Espero, com muita força, que a leveza não seja acessível somente nessas situações. Porém, talvez seja assim. E nossa redenção, a essência da extrema leveza, só possa ser encontrada no fundo do poço.

quarta-feira, 16 de setembro de 2009

Crônica de uma noite de verão

Quando abriu a porta do seu apartamento, ele lembrou do que o esperava. Saíra cedo de casa para o trabalho e o tempo estava aberto, provavelmente outro dia insuportavelmente quente viria. Mas não. Na hora do almoço, o tempo já havia virado e uma tempestade de meia hora desabou sobre a cidade. Chuva de dar enxurradas nas ruas, juntar transeuntes nas marquises e propagar o aroma de cachorro molhado. No fim da tarde, porém, o céu estava livre de nuvens cinzas. No início da noite, algumas estrelas podiam ser vistas salpicando no céu.
Por que o histórico metereológico, você me pergunta? Ele havia deixado as janelas do apartamento escancaradas. E agora, tudo estava encharcado. O tênis, que secava sobre o tanque, as plantas junto à janela da sala, a pilha formada pela correspondência nem tão recentes... No seu quarto, o panorama era o mais desagradável. A escrivaninha de madeira possivelmente empenaria com tanta água e sua cama tampouco não era o lugar mais seco do mundo.

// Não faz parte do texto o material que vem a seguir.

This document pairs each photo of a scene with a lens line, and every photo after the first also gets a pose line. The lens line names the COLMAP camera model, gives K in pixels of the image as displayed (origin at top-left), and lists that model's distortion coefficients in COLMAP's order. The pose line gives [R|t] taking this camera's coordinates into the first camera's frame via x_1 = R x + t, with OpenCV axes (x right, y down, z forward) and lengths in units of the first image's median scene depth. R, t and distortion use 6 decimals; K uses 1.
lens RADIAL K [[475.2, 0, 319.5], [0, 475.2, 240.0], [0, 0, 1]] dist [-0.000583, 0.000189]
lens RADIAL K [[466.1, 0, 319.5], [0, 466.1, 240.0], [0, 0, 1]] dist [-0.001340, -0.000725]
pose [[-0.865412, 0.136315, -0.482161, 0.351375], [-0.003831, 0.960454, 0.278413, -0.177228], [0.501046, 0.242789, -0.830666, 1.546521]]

Tudo isso caso já não bastasse todo o resto. A pasta pesada na mão, cheia de textos a serem revisados. A comida congelada que ele enganaria como janta. O aluguel para ser pago no dia seguinte. O celular sem nenhum registro de chamada ou mensagem que o interessasse. E a dor nas costas, uma cereja oportunista completando o bolo. Sua vontade era ficar deitado por um bom tempo, blasfemando e retirando forças de algum lugar para seguir a noite. Mas não. Sua cama estava molhada, nem esse artifício de derrotado ele teria.

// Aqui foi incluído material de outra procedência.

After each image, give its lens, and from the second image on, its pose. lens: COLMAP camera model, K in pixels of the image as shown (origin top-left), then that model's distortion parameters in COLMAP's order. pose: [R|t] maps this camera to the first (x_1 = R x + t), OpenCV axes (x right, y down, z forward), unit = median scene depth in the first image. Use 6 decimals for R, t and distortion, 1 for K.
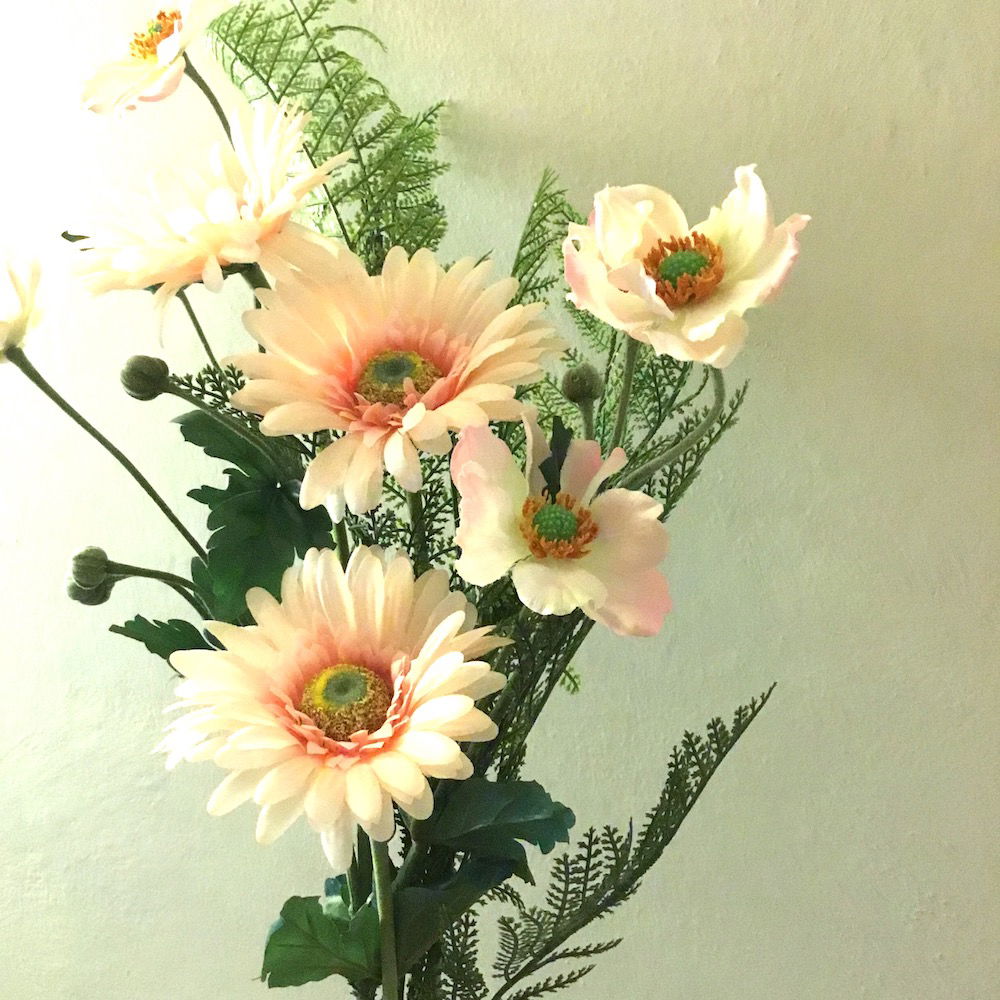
lens RADIAL K [[1237.6, 0, 481.4], [0, 1237.6, 503.0], [0, 0, 1]] dist [0.139138, -0.309402]
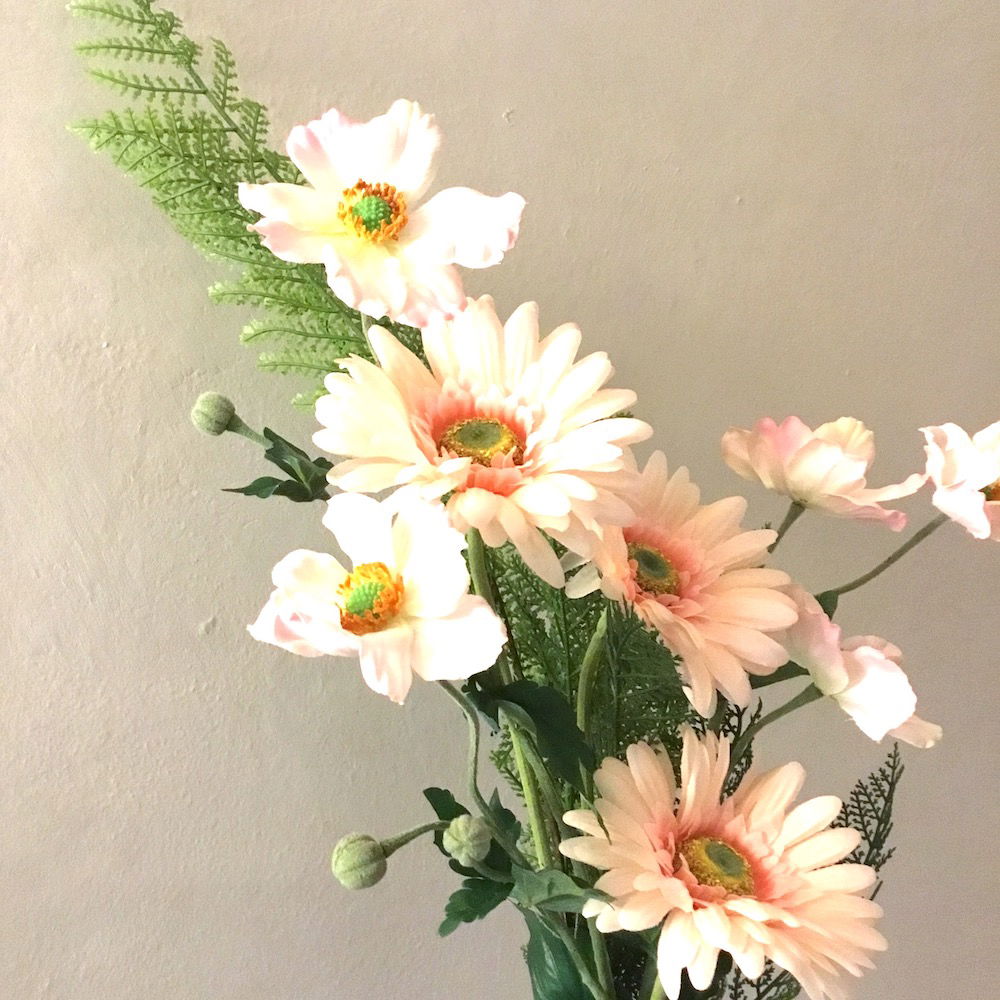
lens RADIAL K [[1237.6, 0, 481.4], [0, 1237.6, 503.0], [0, 0, 1]] dist [0.139138, -0.309402]
pose [[0.542486, -0.142156, 0.827949, -1.006314], [0.083724, 0.989820, 0.115092, -0.286064], [-0.835882, 0.006883, 0.548866, 0.506326]]
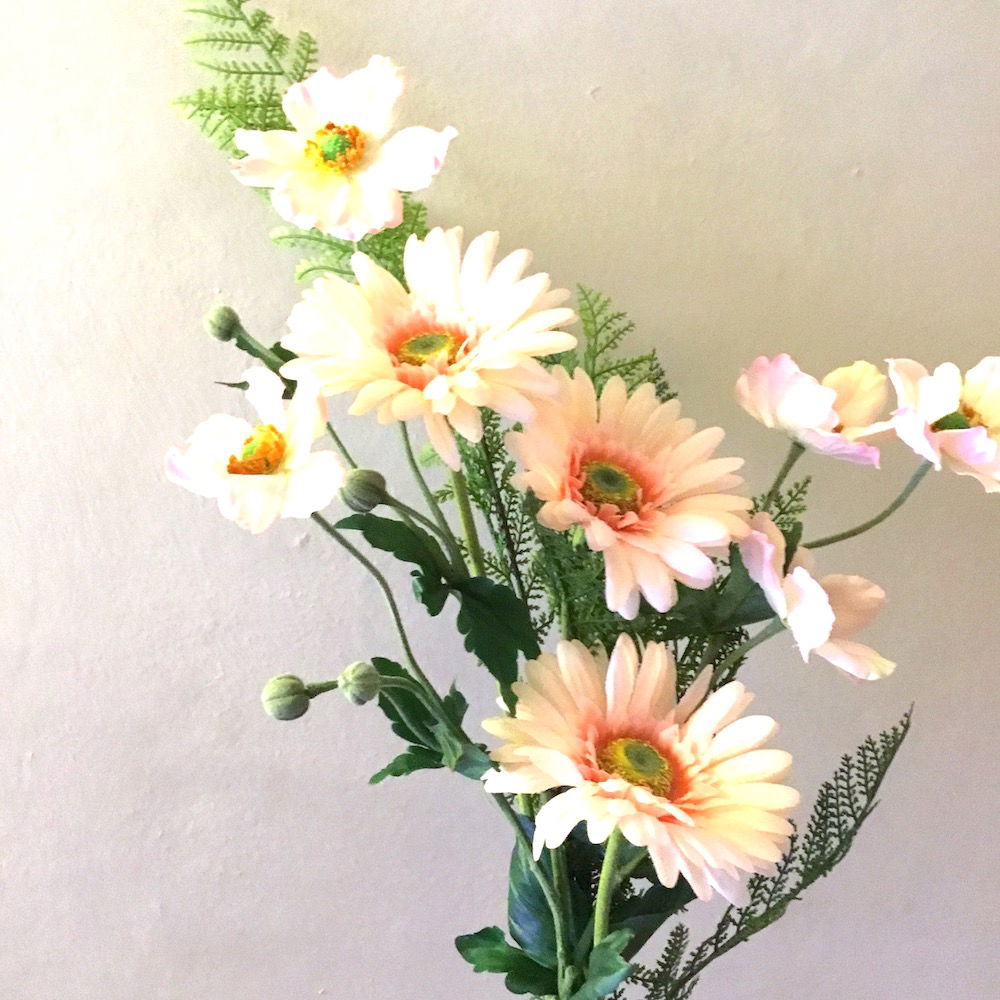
lens RADIAL K [[1237.6, 0, 481.4], [0, 1237.6, 503.0], [0, 0, 1]] dist [0.139138, -0.309402]
pose [[0.801729, -0.056588, 0.595003, -0.825449], [0.044286, 0.998396, 0.035281, -0.126534], [-0.596045, -0.001936, 0.802949, 0.133863]]
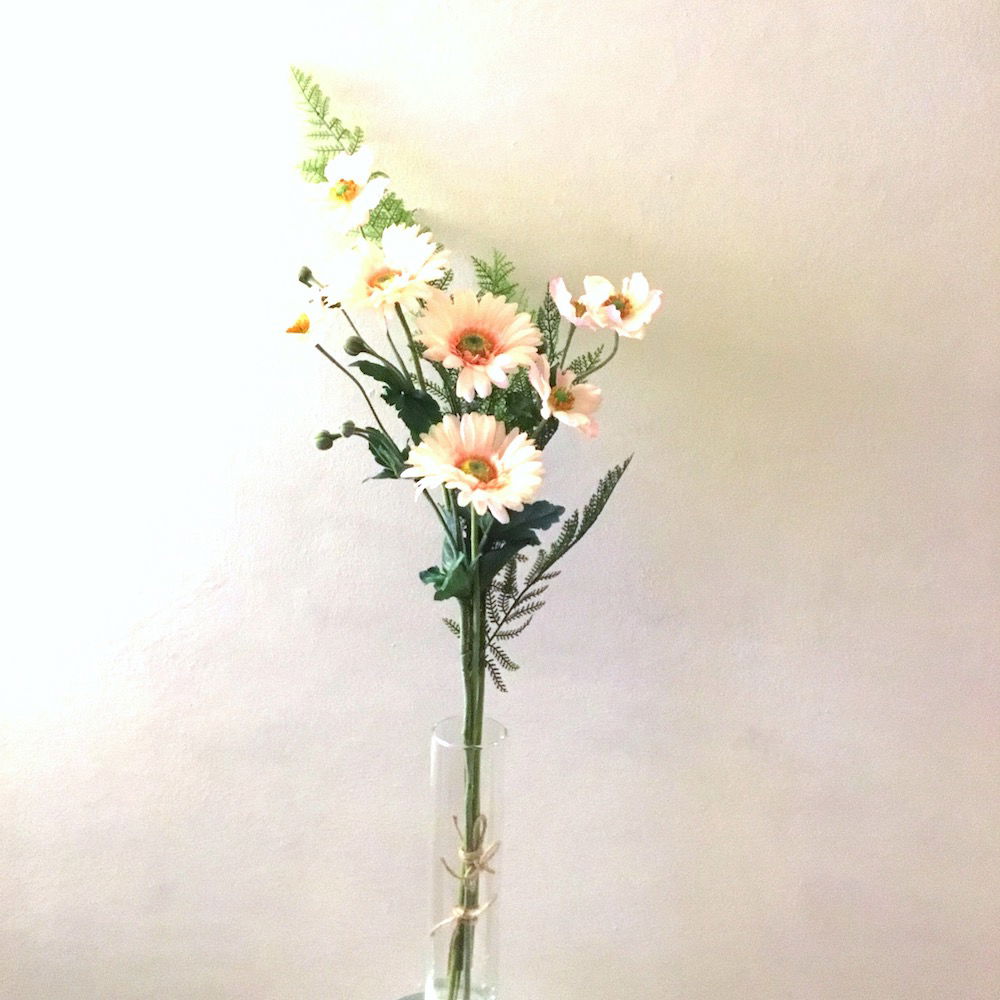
lens RADIAL K [[1237.6, 0, 481.4], [0, 1237.6, 503.0], [0, 0, 1]] dist [0.139138, -0.309402]
pose [[0.923372, -0.062335, 0.378813, -0.958554], [0.052152, 0.997950, 0.037094, 0.115318], [-0.380349, -0.014496, 0.924730, -1.209211]]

Algo precisava ser feito. Ele foi até a cozinha, pegou uma camisa velha e, com o rodo, começou a enxugar as poças pela casa. Um serviço não muito cuidadoso, mas melhor do que nada. Foi para o banho e ali optou por pouco pensar, deixando a sensação da água quente contra seu corpo o reconfortar. E, saindo do chuveiro, ele teve certeza de que não queria revisar textos, comer comida congelada, muito menos arrumar a casa. Só queria que o dia acabasse logo. Então, naquela noite, ele foi dormir mais cedo. Bem mais cedo. Exprimido no canto da cama, onde a chuva não havia molhado.